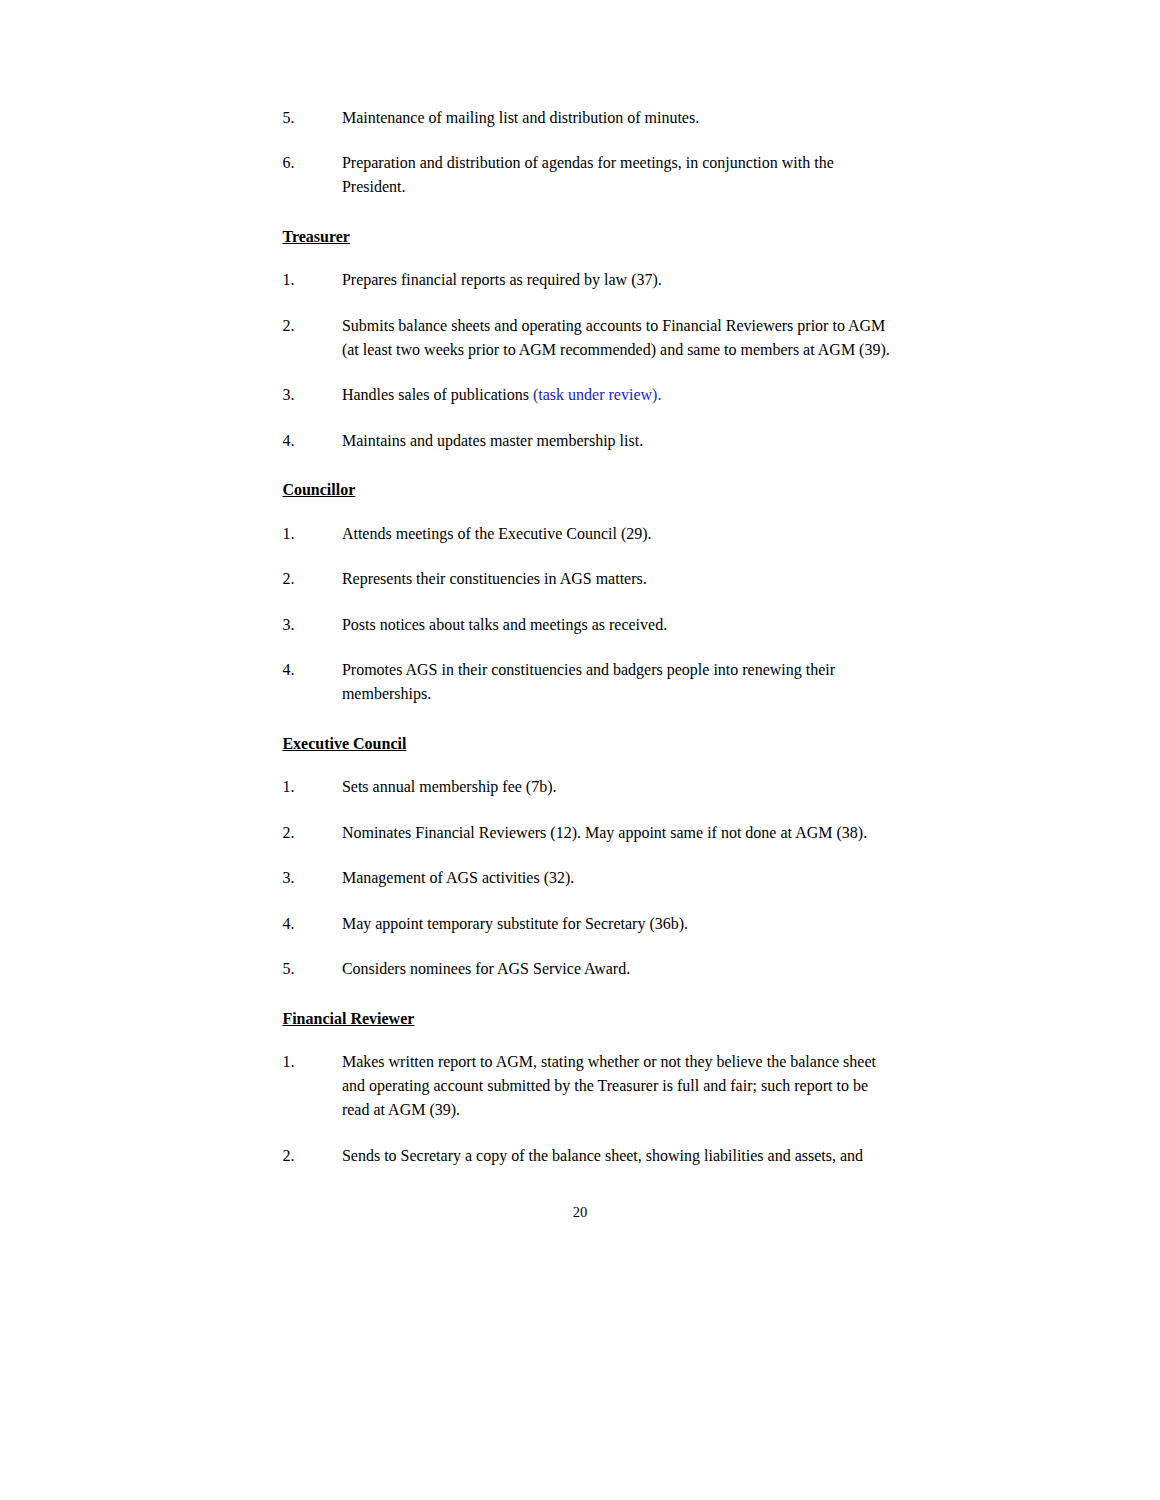5.
Maintenance of mailing list and distribution of minutes.
6.
Preparation and distribution of agendas for meetings, in conjunction with the President.
Treasurer
1.
Prepares financial reports as required by law (37).
2.
Submits balance sheets and operating accounts to Financial Reviewers prior to AGM (at least two weeks prior to AGM recommended) and same to members at AGM (39).
3.
Handles sales of publications (task under review).
4.
Maintains and updates master membership list.
Councillor
1.
Attends meetings of the Executive Council (29).
2.
Represents their constituencies in AGS matters.
3.
Posts notices about talks and meetings as received.
4.
Promotes AGS in their constituencies and badgers people into renewing their memberships.
Executive Council
1.
Sets annual membership fee (7b).
2.
Nominates Financial Reviewers (12). May appoint same if not done at AGM (38).
3.
Management of AGS activities (32).
4.
May appoint temporary substitute for Secretary (36b).
5.
Considers nominees for AGS Service Award.
Financial Reviewer
1.
Makes written report to AGM, stating whether or not they believe the balance sheet and operating account submitted by the Treasurer is full and fair; such report to be read at AGM (39).
2.
Sends to Secretary a copy of the balance sheet, showing liabilities and assets, and
20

※ ※ ※

◆ **EXERCISE GOAL**
With the pictures dropped, write out all of the entries word for word.

◆ **RESPONSE**
5.
Maintenance of mailing list and distribution of minutes.
6.
Preparation and distribution of agendas for meetings, in conjunction with the President.
Treasurer
1.
Prepares financial reports as required by law (37).
2.
Submits balance sheets and operating accounts to Financial Reviewers prior to AGM (at least two weeks prior to AGM recommended) and same to members at AGM (39).
3.
Handles sales of publications (task under review).
4.
Maintains and updates master membership list.
Councillor
1.
Attends meetings of the Executive Council (29).
2.
Represents their constituencies in AGS matters.
3.
Posts notices about talks and meetings as received.
4.
Promotes AGS in their constituencies and badgers people into renewing their memberships.
Executive Council
1.
Sets annual membership fee (7b).
2.
Nominates Financial Reviewers (12). May appoint same if not done at AGM (38).
3.
Management of AGS activities (32).
4.
May appoint temporary substitute for Secretary (36b).
5.
Considers nominees for AGS Service Award.
Financial Reviewer
1.
Makes written report to AGM, stating whether or not they believe the balance sheet and operating account submitted by the Treasurer is full and fair; such report to be read at AGM (39).
2.
Sends to Secretary a copy of the balance sheet, showing liabilities and assets, and
20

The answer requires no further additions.